Bir beş yıl şehrini seçecek adaylar açıklanmaya başlandı. Seçime üç aydan daha az bir süre kalmasına rağmen adayları belli olmayan şehirler var.
Seçim startı verilmediğinden midir yoksa seçmen pek önemsemediğinden midir ya da seçmenin seçimden önce başka dert ve öncelikleri olduğundan mıdır, piyasada bir seçim havası yok. Halihazırda eskiye oranla bir gerilim de söz konusu değil.
Umulur ki;
Gerilimsiz, stresi yüksek olmayan bir seçim olur.
İddialar, iftiralar, algılar, töhmetler, belde aşağı vurmalar havada uçuşmaz.
Centilmence bir seçim olur.
Adaylar eşit şartlarda yarışır.
Seçim hayat memat meselesine getirilmez.
İdeolojik değil, hizmet anlayışlı ve şehir yönetiminin ön plana çıkarıldığı bir propaganda dönemi geçirilir.
Din, milliyetçilik, Atatürk seçim malzemesi yapılmaz.
Önceki seçimlerde olduğu gibi beka meselesine indirgenmez.
Seçmeni ikna edenin kazanacağı bir seçim olur.
Dün camiye gitmeyen siyasi, seçim sathı mailine girildiği zaman soluğu camide almaz. Cemaatle namaza başlamaz.
Rakiplerine karşı edebi ve nezaketi elden bırakmaz.
Seçimi kazanmak için her yolu mubah görmez.
Hiçbir aday uçuk kaçık vaatlerde bulunmaz. Makul, ülkenin ve şehrin yararına vaatlerde bulunur.

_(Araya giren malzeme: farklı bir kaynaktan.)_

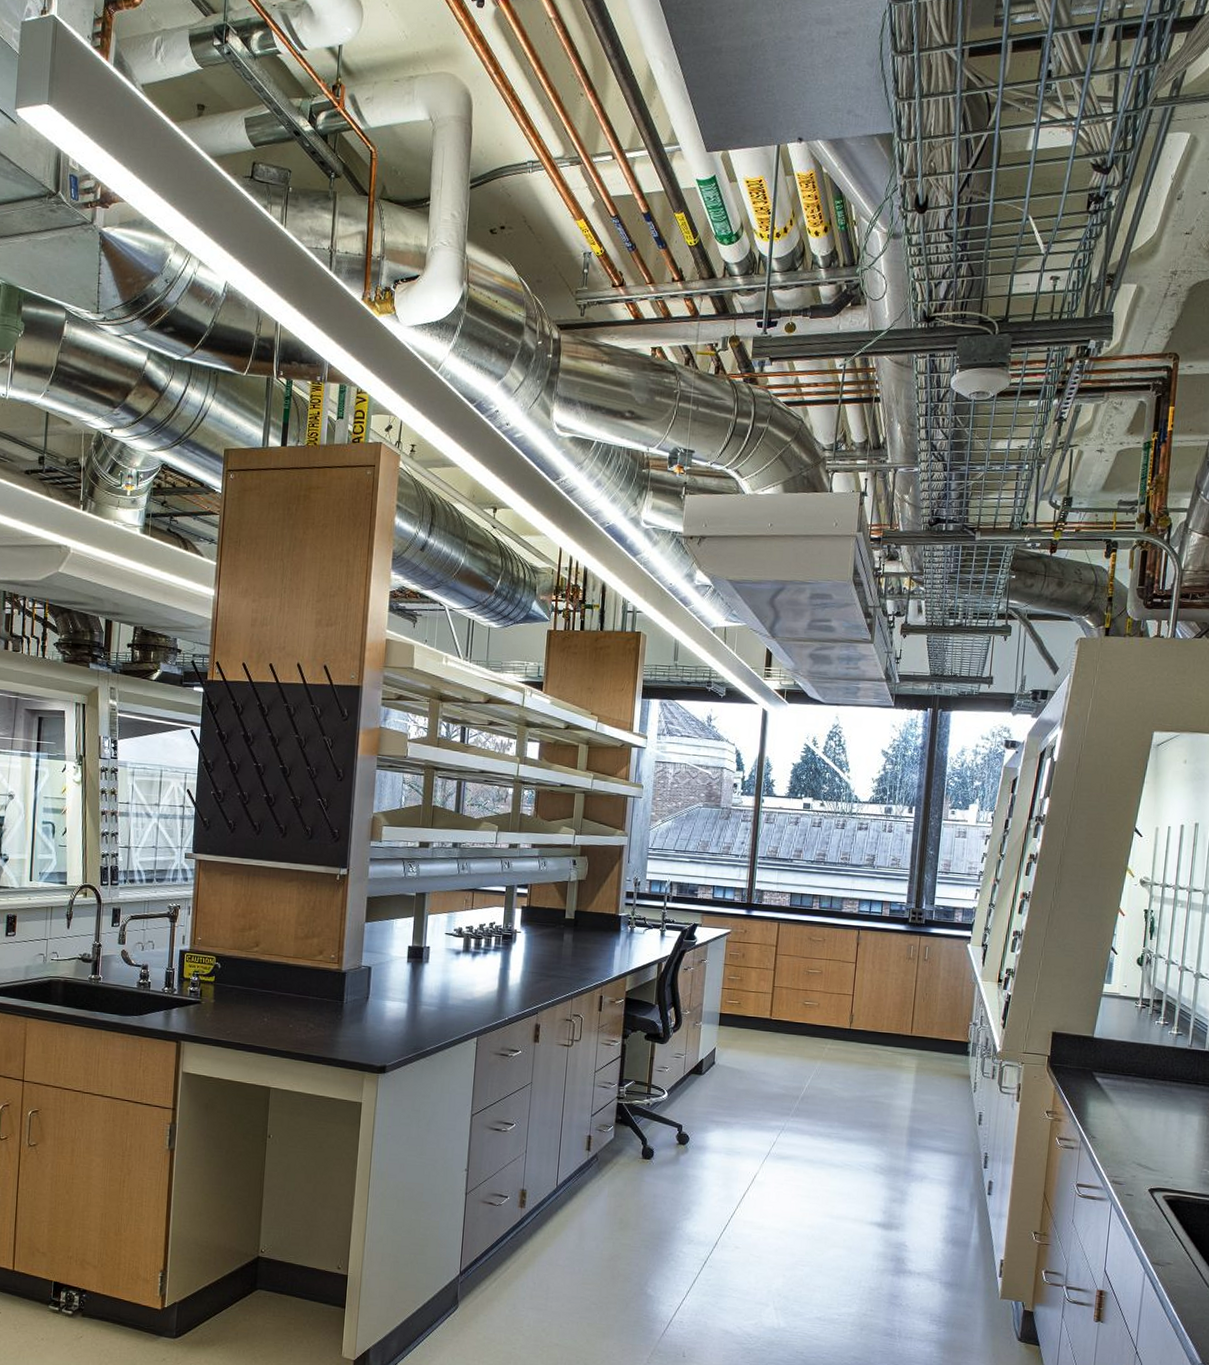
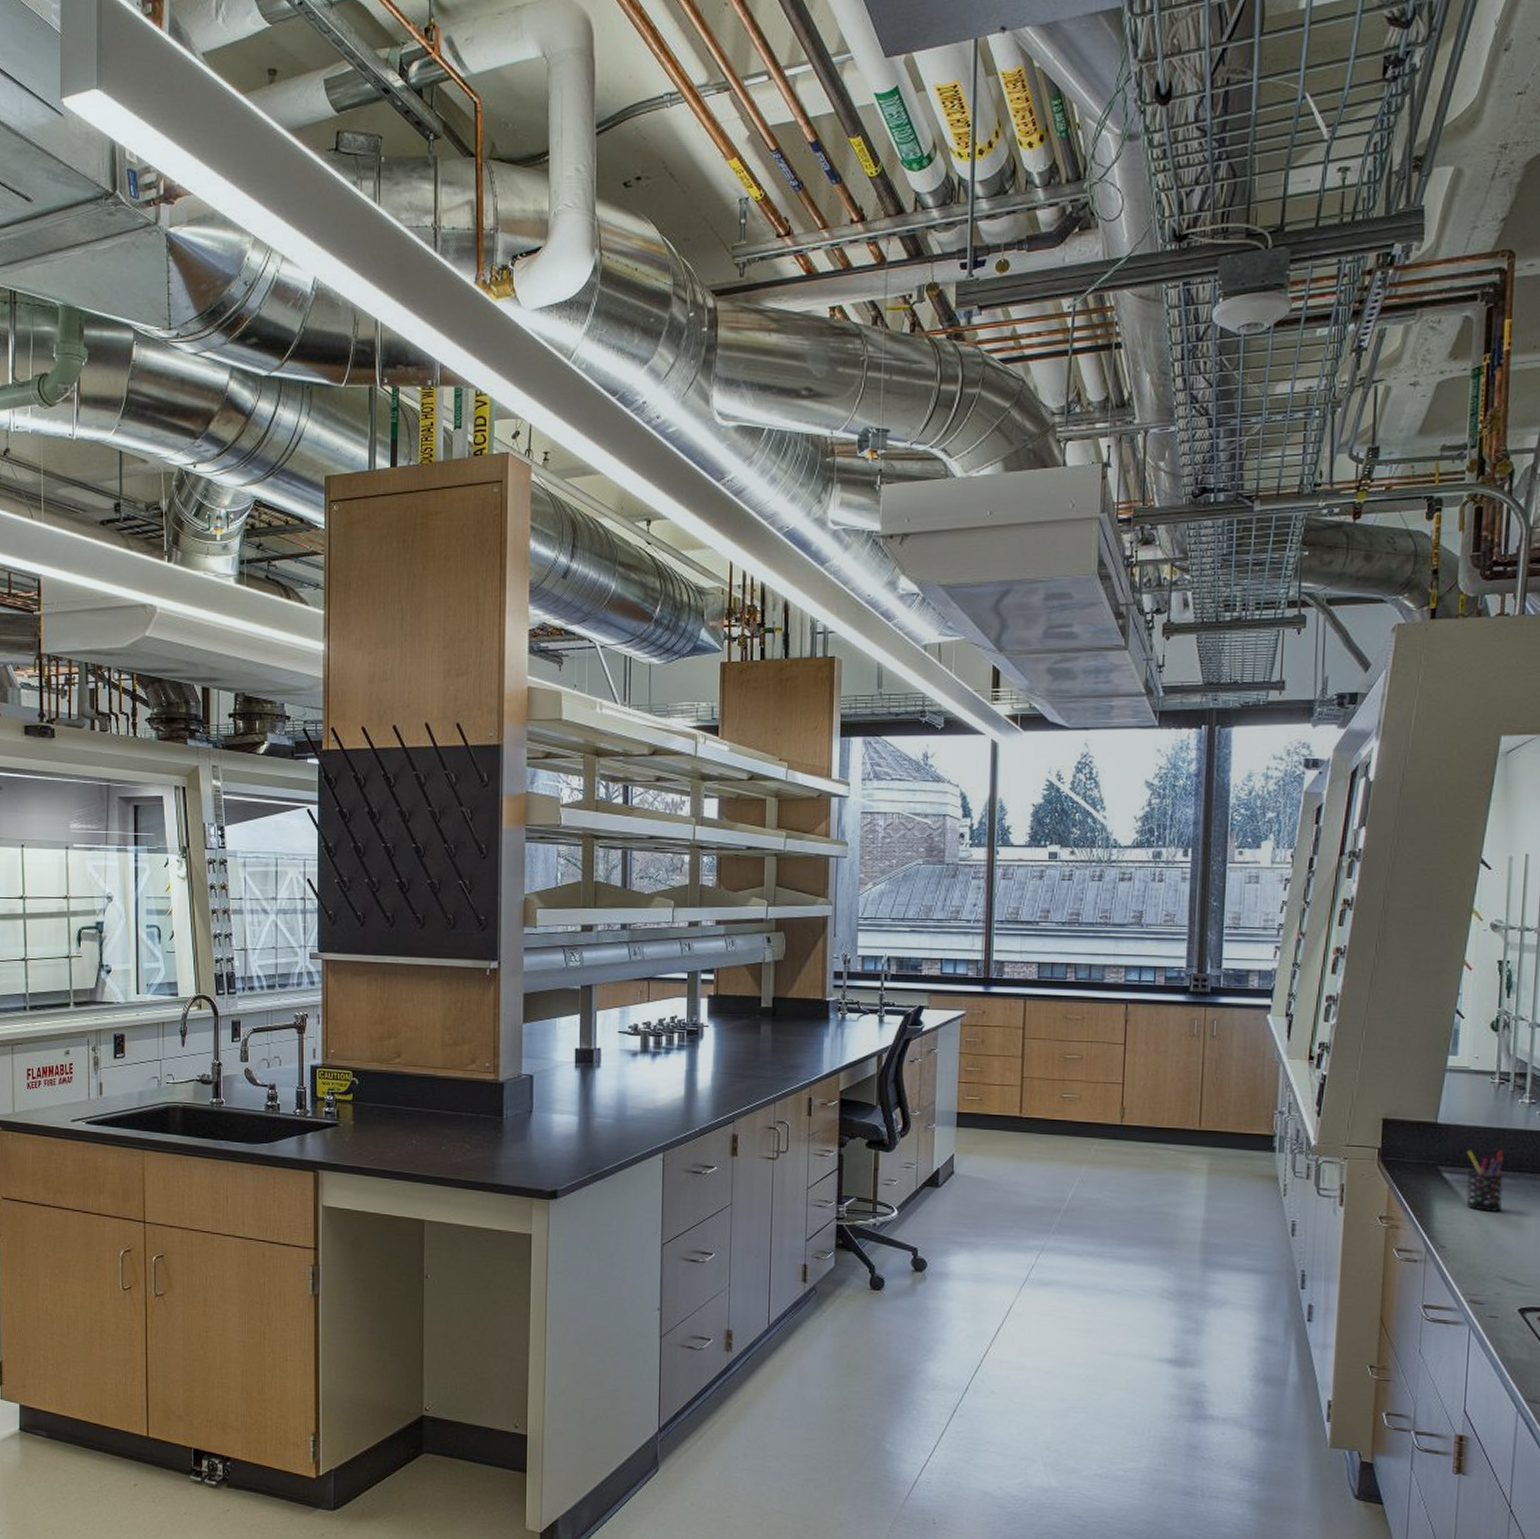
pen holder: none [1113,1060,1143,1111] -> present [1466,1150,1504,1212]

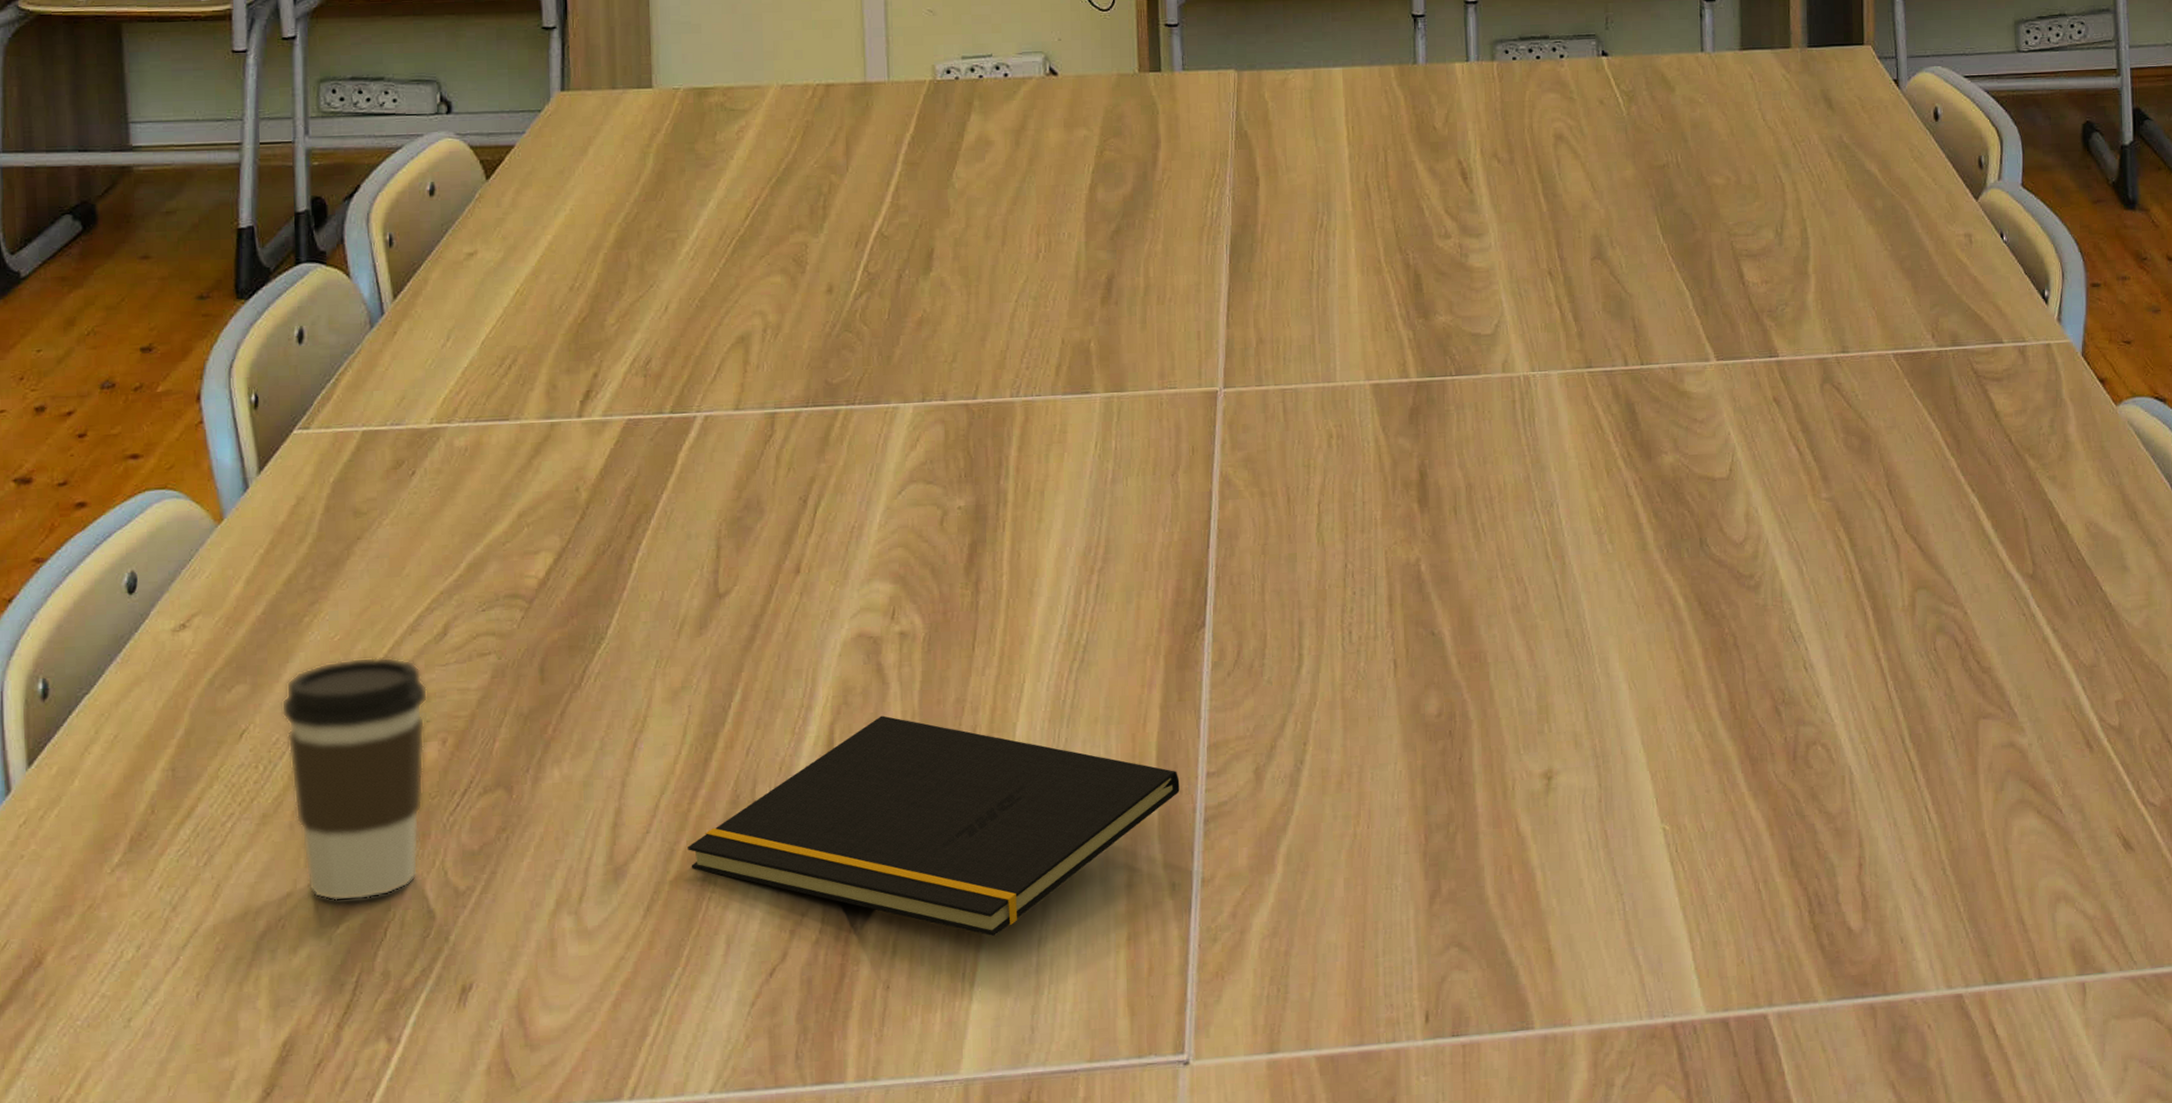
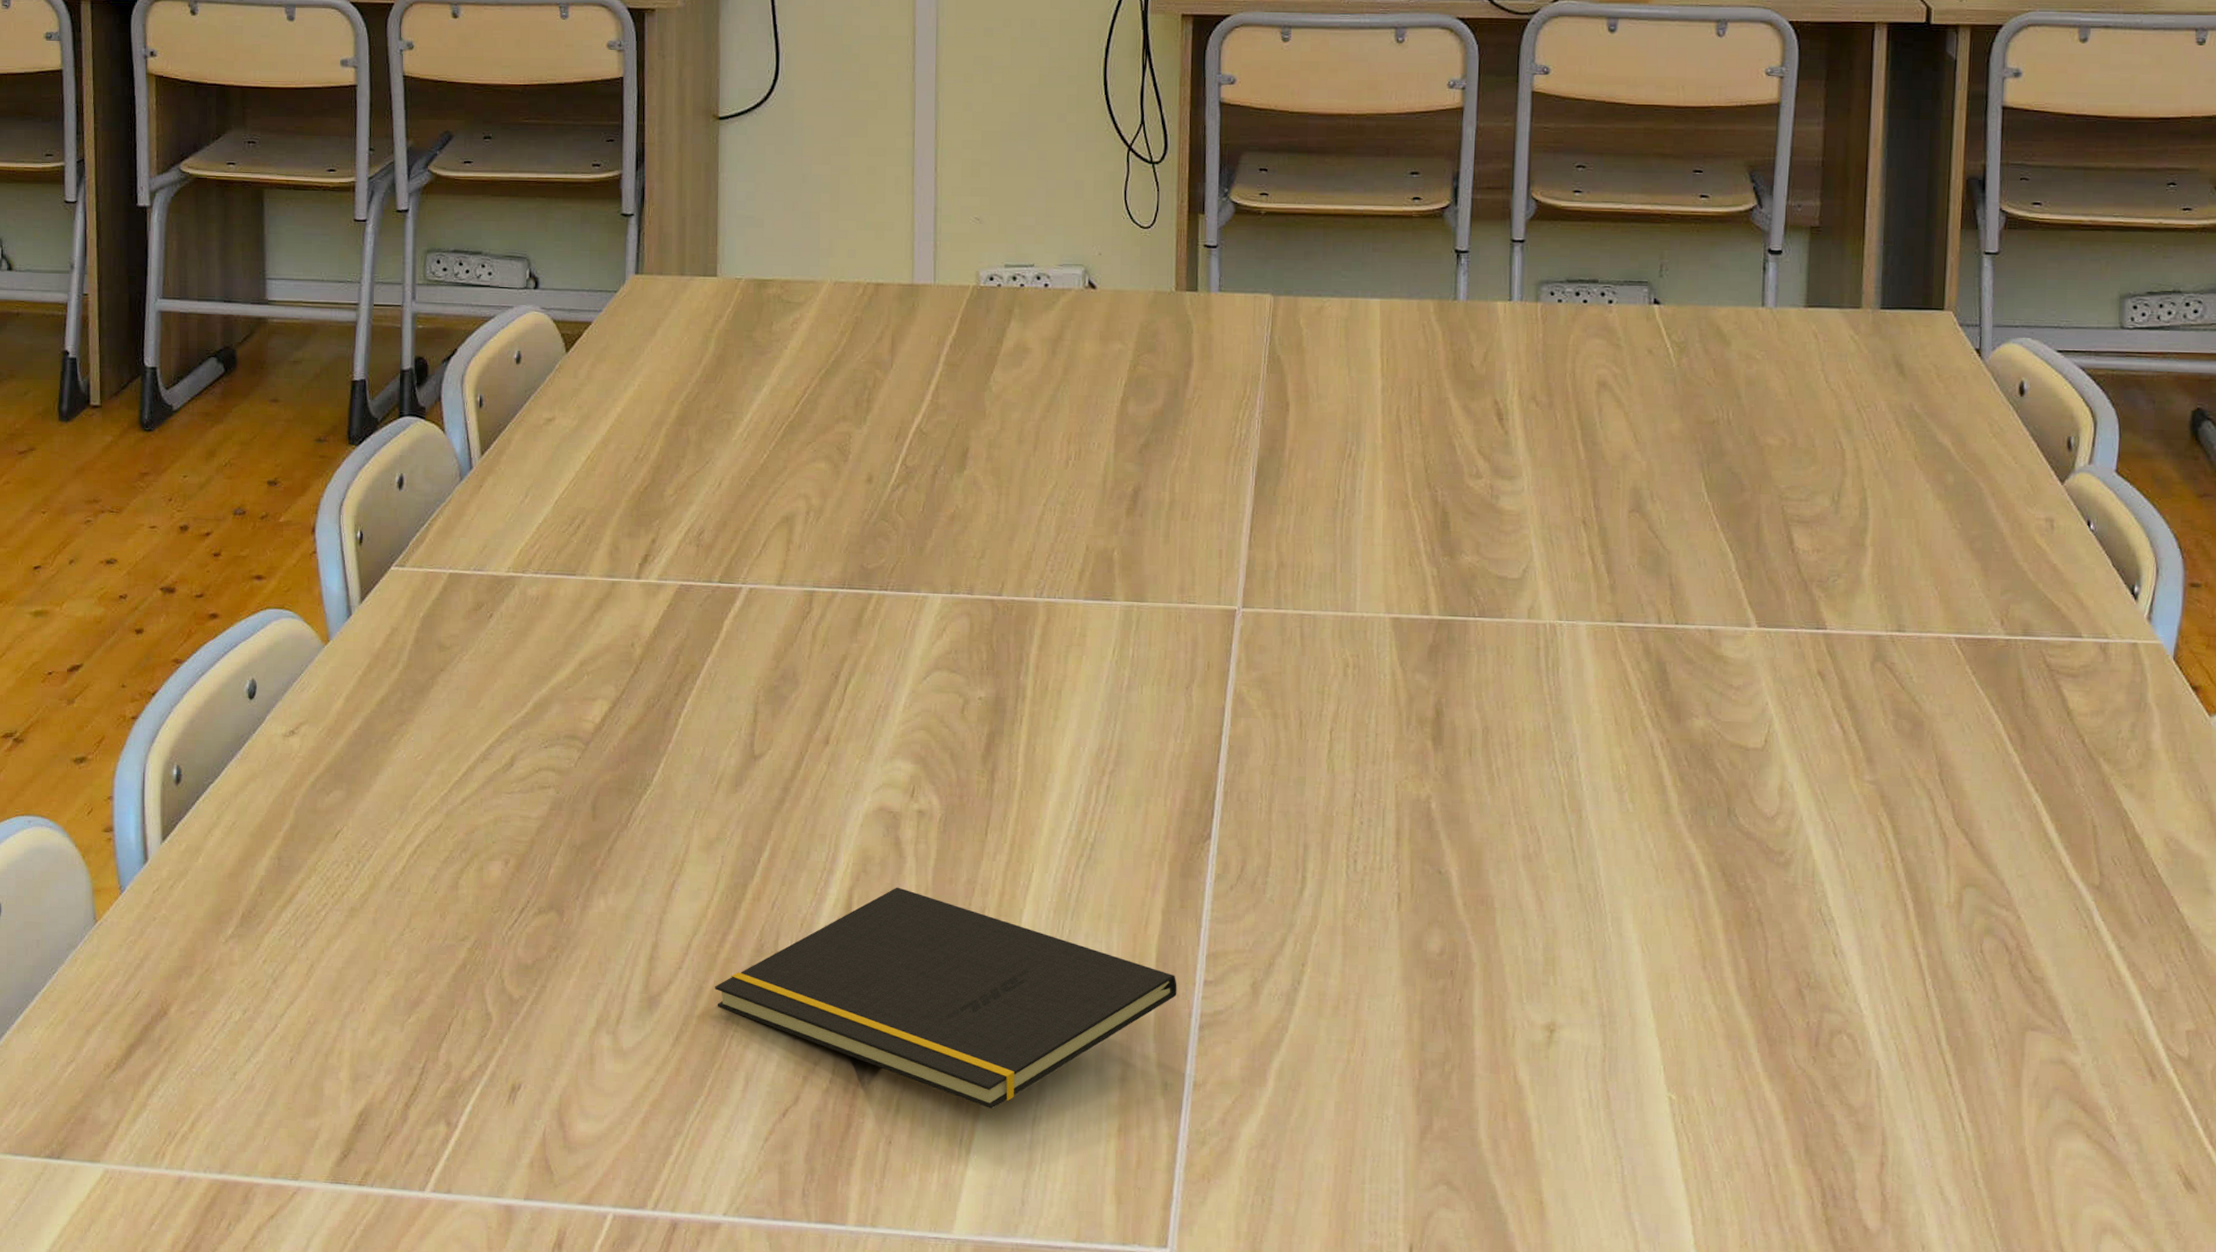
coffee cup: present [281,657,428,902] -> none [370,777,495,996]

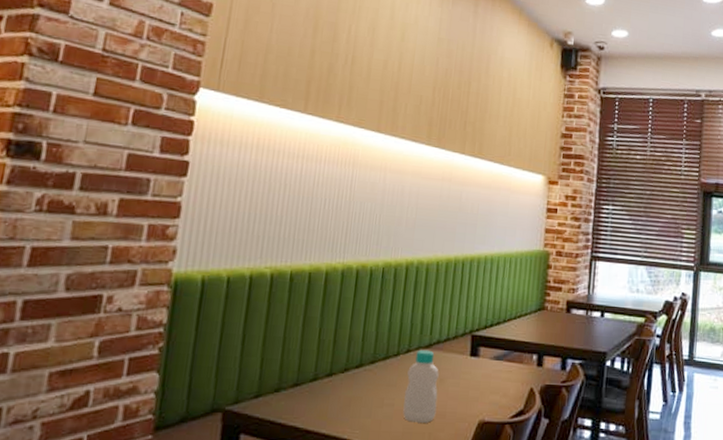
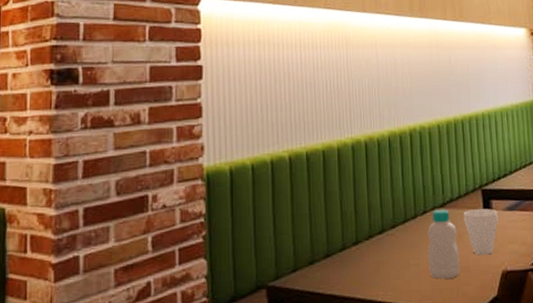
cup: none [448,354,484,403] -> present [463,208,498,256]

Seçim ekonomisi uygulanmaz.
Korku siyaseti yapılmaz.
İyi olanın, şehrin hayrına olan adayın kazanması temenni edilir.
Memleket için elzem olan şeylerin yerine getirilmesi seçim dolayısıyla ötelenmez.
Seviyeli bir rekabet ortamı olur.
Kazanan ve kaybedenden ziyade şehrin ve şehir insanının kazanması temenni edilir.
Adaylar ve siyasiler birbirini düşman gibi görmez.
Seçmen kutuplaştırılmaz.
Herkes seçim sonucuna ve seçmenin sandıkta verdiği karar ve tercihe saygı duyar.
Az mitingle, gürültüsüz, trafiği kilitlemeyen, çevreyi kirletmeyen, az masraflı, insanımızı rahatsız etmeyen sessiz bir seçim dönemi geçirilir. Kimsenin huzuru bozulmaz.
Sonuçta kazanan şehir, şehir insanı ve ülke olur.